El 7 de diciembre de 1787 un decreto de José II nombraba a Mozart “compositor de música de cámara imperial”, un puesto remunerado y con pocas obligaciones, ninguna fijada por contrato, aunque se esperaba del músico la composición de obras para el entretenimiento cortesano por el carnaval, principalmente la escritura de danzas para las fiestas que se organizaban anualmente en la Redoutensaal de la residencia imperial.
En aquel momento, recién fallecido Gluck (el 17 de noviembre), quien desde 1774 había ostentado el cargo de compositor de la corte, sólo Antonio Salieri, maestro de capilla del teatro imperial desde octubre y supervisor y director de la capilla de la corte (sería nombrado Kapellmeister tras la retirada de Giuseppe Bonno en marzo de 1788), recibió una protección oficial de parecido rango en Viena, pero sus obligaciones eran mucho más onerosas.
El prestigio de su nuevo puesto áulico insufló en Mozart un impulso creativo renovado, a pesar de que una serie de dificultades se cruzarían pronto en su camino. En la primavera de 1790 el compositor solicitó además el puesto de segundo Kapellmeister, que quería vincular a la composición de música sacra, un terreno ajeno al trabajo de Salieri, y aunque ese puesto no existía en el organigrama de la corte, a principios de 1791 el compositor recibió respuesta positiva a su requerimiento con un nuevo cargo: maestro adjunto de Leopold Hoffmann –que era el maestro de capilla de la Catedral de San Esteban–, un puesto honorífico, sin salario, pero que venía con la garantía de que sería sustituto de Hoffmann, dieciocho años mayor, en cuanto este falleciera o quedara imposibilitado para el ejercicio de sus funciones.
El musicólogo Christoph Wolff analiza en este libro los cuatro últimos años de la vida de Mozart a la luz de estos nombramientos, que habitualmente, y de forma ciertamente sorprendente, quedan marginados o son poco valorados en los relatos tradicionales sobre el compositor.
La muerte prematura de Mozart ha proyectado sobre muchas biografías la imagen de un hombre abrumado en sus últimos años por el peso de la desgracia y del fatalismo, lo que se reflejaría en muchas de sus obras postreras. Esta típica falacia retrospectiva es pacientemente desmontada por Wolff en un estudio serio y ponderado que termina con muchos de los tópicos creados por cierta literatura romántica acerca de un compositor atormentado por funestos presagios y lacerado por sus miserables condiciones de vida.
Es justo en el terreno de las finanzas en el que la argumentación de Wolff resulta más demoledora. Ningún compositor ganaba tanto dinero como Mozart.
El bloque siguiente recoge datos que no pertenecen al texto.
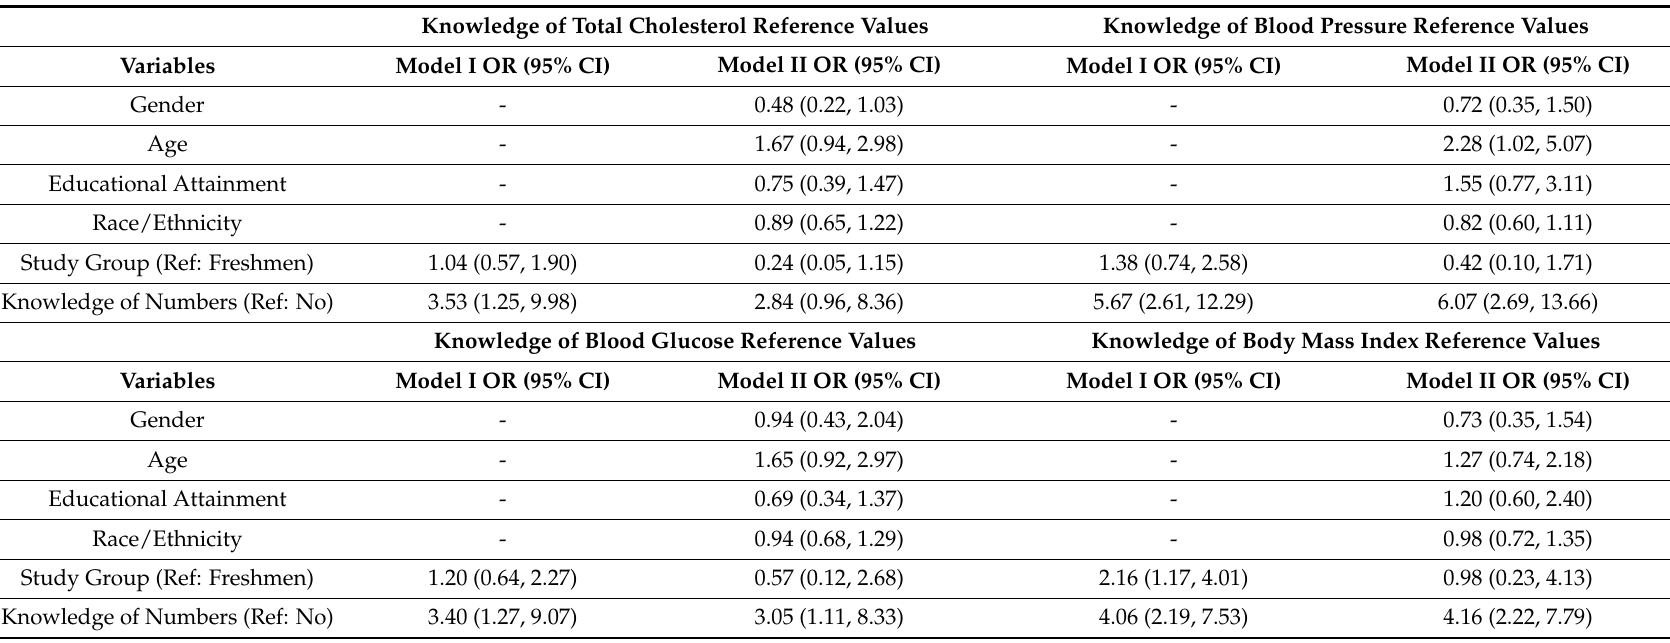
Table 3. Association between knowing one’s numbers and knowledge of reference values of healthy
Wolff contextualiza los habituales recursos al crédito del músico y la disminución ocasional de sus ingresos en las circunstancias sobrevenidas, como la guerra contra el imperio otomano que se agravó en el verano de 1787, lo que redujo el flujo de dinero hacia la música, o la propia muerte del emperador en 1790, a lo que se unía la irresponsabilidad del músico en la administración de sus rentas, comprometidas por el incremento de los gastos asociados a su puesto como músico oficial de la corte, lo que para Mozart significaba lujo con el que mostrar su nuevo estatus.De todos modos, la tendencia a la austeridad del gobierno imperial se acomodó al deseo de preservar la actividad en Viena tanto de Mozart como de Salieri, los dos músicos más eminentes del momento con residencia en la capital.
Wolff estudia la intensa actividad del músico, como compositor e intérprete, sus notorias ambiciones, sus viajes en busca de una más amplia promoción profesional o el descubrimiento de Bach, y profundiza en los elementos estilísticos de sus partituras que anunciaban cambios en su música.
La conclusión es evidente: la enfermedad que acabó por costarle la vida (una infección estreptocócica de carácter epidémico que afectó gravemente a Viena en aquel final de 1791) no cayó sobre un hombre avejentado y abatido por el destino, sino en un músico joven y vitalista, que ni sabía que se iba a morir ni lo deseaba, sino que creía encontrarse en un momento culminante de su vida y su carrera artística, o como dijo en 1790 en una carta a su hermano masón Michael Puchberg, lleno de esperanza: “Estoy en el umbral de mi plenitud”.